Exact copies of the lines from the one holding "Новий відгук або комент" through the last line of the entries below are to be printed, with pictures omitted.
(DATA EXTRACTS)
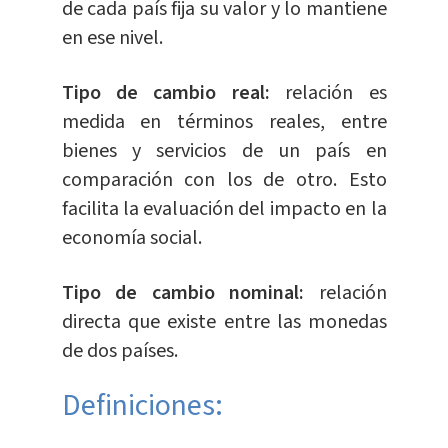
de cada país fija su valor y lo mantiene
en ese nivel.
Tipo de cambio real:
relación es
medida en términos reales, entre
bienes y servicios de un país en
comparación con los de otro. Esto
facilita la evaluación del impacto en la
economía social.
Tipo de cambio nominal:
relación
directa que existe entre las monedas
de dos países.
Definiciones:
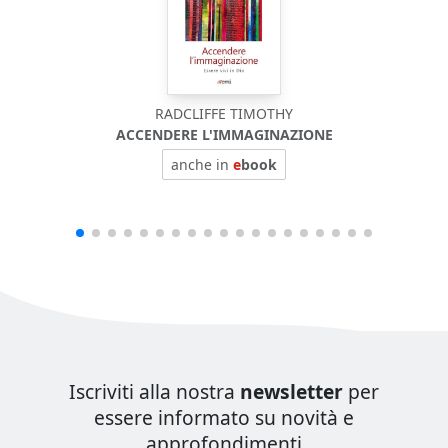
RADCLIFFE TIMOTHY
ACCENDERE L'IMMAGINAZIONE
anche in
e
book
Iscriviti alla nostra
newsletter
per
essere informato su novità e
approfondimenti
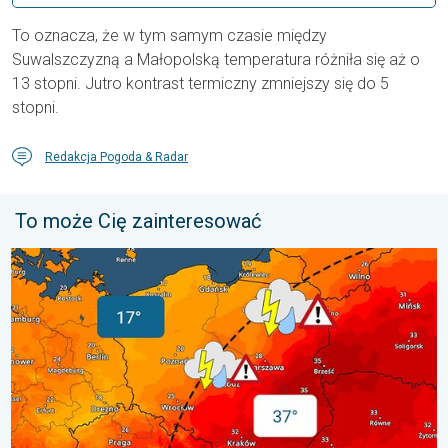
To oznacza, że w tym samym czasie między
Suwalszczyzną a Małopolską temperatura różniła się aż o
13 stopni. Jutro kontrast termiczny zmniejszy się do 5
stopni.
Redakcja Pogoda & Radar
To może Cię zainteresować
20 stopni różnicy. Kontrast termiczny. . . sobota, 1 sierpnia 20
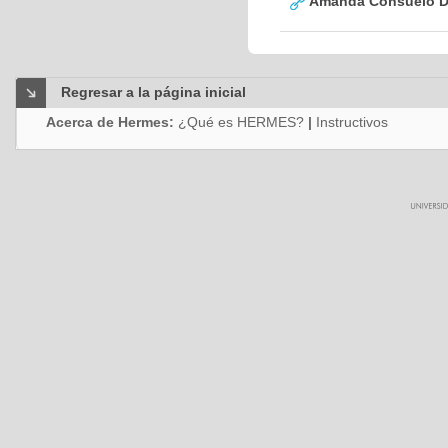
Amanda Consuelo D
Regresar a la página inicial
Acerca de Hermes:
¿Qué es HERMES?
|
Instructivos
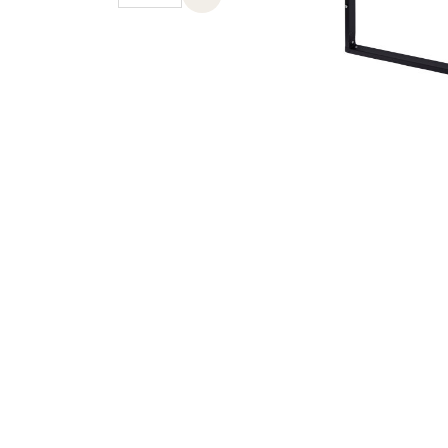
Previous slide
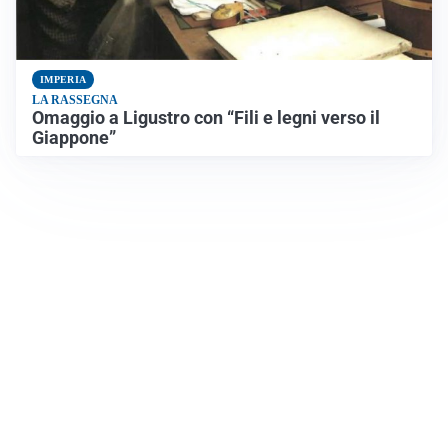
IMPERIA
LA RASSEGNA
Omaggio a Ligustro con “Fili e legni verso il
Giappone”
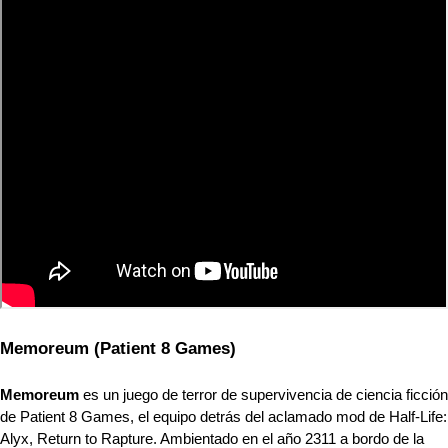
Memoreum (Patient 8 Games)
Memoreum
 es un juego de terror de supervivencia de ciencia ficción 
de Patient 8 Games, el equipo detrás del aclamado mod de Half-Life: 
Alyx, Return to Rapture. Ambientado en el año 2311 a bordo de la 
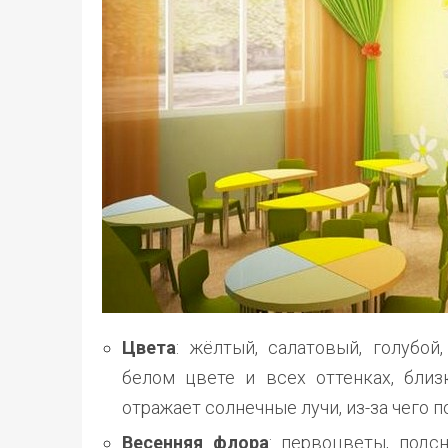
Цвета
: жёлтый, салатовый, голубой
белом цвете и всех оттенках, близ
отражает солнечные лучи, из-за чего
Весенняя флора
: первоцветы, подсн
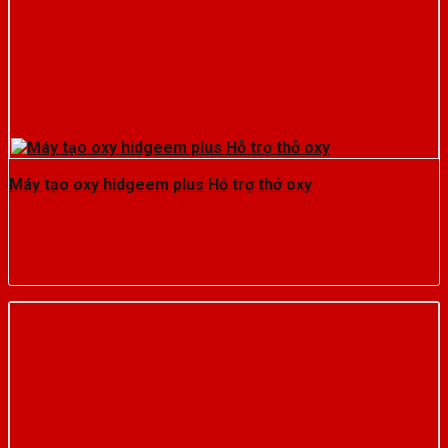
Máy tạo oxy hidgeem plus Hỗ trợ thở oxy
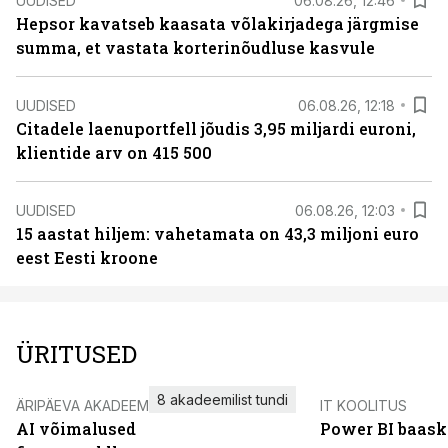
UUDISED
06.08.26, 12:46
Hepsor kavatseb kaasata võlakirjadega järgmise
summa, et vastata korterinõudluse kasvule
UUDISED
06.08.26, 12:18
Citadele laenuportfell jõudis 3,95 miljardi euroni,
klientide arv on 415 500
UUDISED
06.08.26, 12:03
15 aastat hiljem: vahetamata on 43,3 miljoni euro
eest Eesti kroone
ÜRITUSED
8 akadeemilist tundi
ÄRIPÄEVA AKADEEMIA
IT KOOLITUS
AI võimalused
Power BI baask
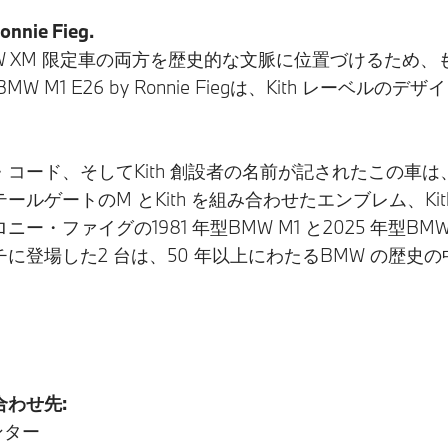
nie Fieg.
のBMW XM 限定車の両方を歴史的な文脈に位置づけるた
 M1 E26 by Ronnie Fiegは、Kith レー
。
コード、そしてKith 創設者の名前が記されたこの車
ルゲートのM とKith を組み合わせたエンブレム、Ki
ァイグの1981 年型BMW M1 と2025 年型BMW XM
登場した2 台は、50 年以上にわたるBMW の歴史の
。
わせ先:
ンター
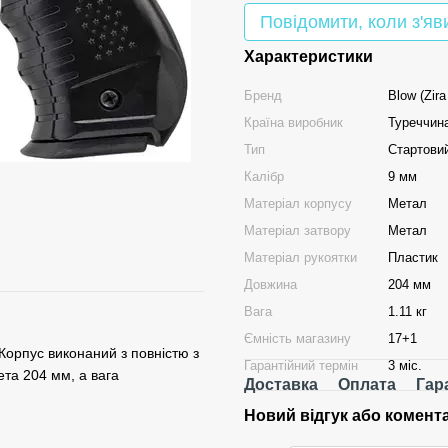
Повідомити, коли з'яв
Характеристики
Бренд
Blow (Zira
Країна виробник
Туреччин
Тип
Стартовий
Калібр
9 мм
Матеріал корпусу
Метал
Матеріал затвору
Метал
Матеріал рукоятки
Пластик
Довжина
204 мм
Вага
1.11 кг
Ємність магазину
17+1
. Корпус виконаний з повністю з
Гарантійний термін
3 міс.
ета 204 мм, а вага
Доставка
Оплата
Гар
Новий відгук або комент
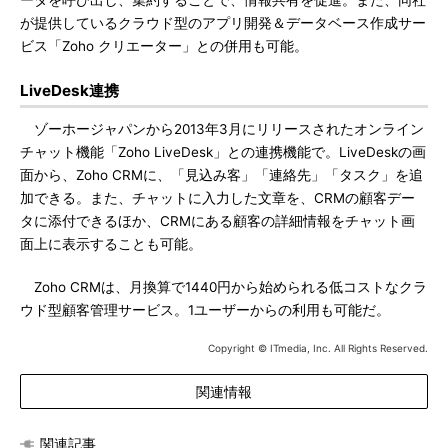
ータを呼び出し、集約することで、情報共有を促進。また、同社
が提供しているクラウド型のアプリ開発＆データベース作成サー
ビス「Zoho クリエーター」との併用も可能。
LiveDesk連携
ゾーホージャパンから2013年3月にリリースされたオンライン
チャット機能「Zoho LiveDesk」との連携機能で。LiveDeskの画
面から、Zoho CRMに、「見込み客」「連絡先」「タスク」を追
加できる。また、チャットに入力した文章を、CRMの顧客デー
タに添付できるほか、CRMにある顧客の詳細情報をチャット画
面上に表示することも可能。
Zoho CRMは、月換算で1440円から始められる低コストなクラ
ウド型顧客管理サービス。1ユーザーからの利用も可能だ。
Copyright © ITmedia, Inc. All Rights Reserved.
関連情報
関連記事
(End DATA EXTRACTS)
[SOLUTION FOR THIS EXERCISE]:
Новий відгук або комент
ータを呼び出し、集約することで、情報共有を促進。また、同社
が提供しているクラウド型のアプリ開発＆データベース作成サー
ビス「Zoho クリエーター」との併用も可能。
LiveDesk連携
ゾーホージャパンから2013年3月にリリースされたオンライン
チャット機能「Zoho LiveDesk」との連携機能で。LiveDeskの画
面から、Zoho CRMに、「見込み客」「連絡先」「タスク」を追
加できる。また、チャットに入力した文章を、CRMの顧客デー
タに添付できるほか、CRMにある顧客の詳細情報をチャット画
面上に表示することも可能。
Zoho CRMは、月換算で1440円から始められる低コストなクラ
ウド型顧客管理サービス。1ユーザーからの利用も可能だ。
Copyright © ITmedia, Inc. All Rights Reserved.
関連情報
関連記事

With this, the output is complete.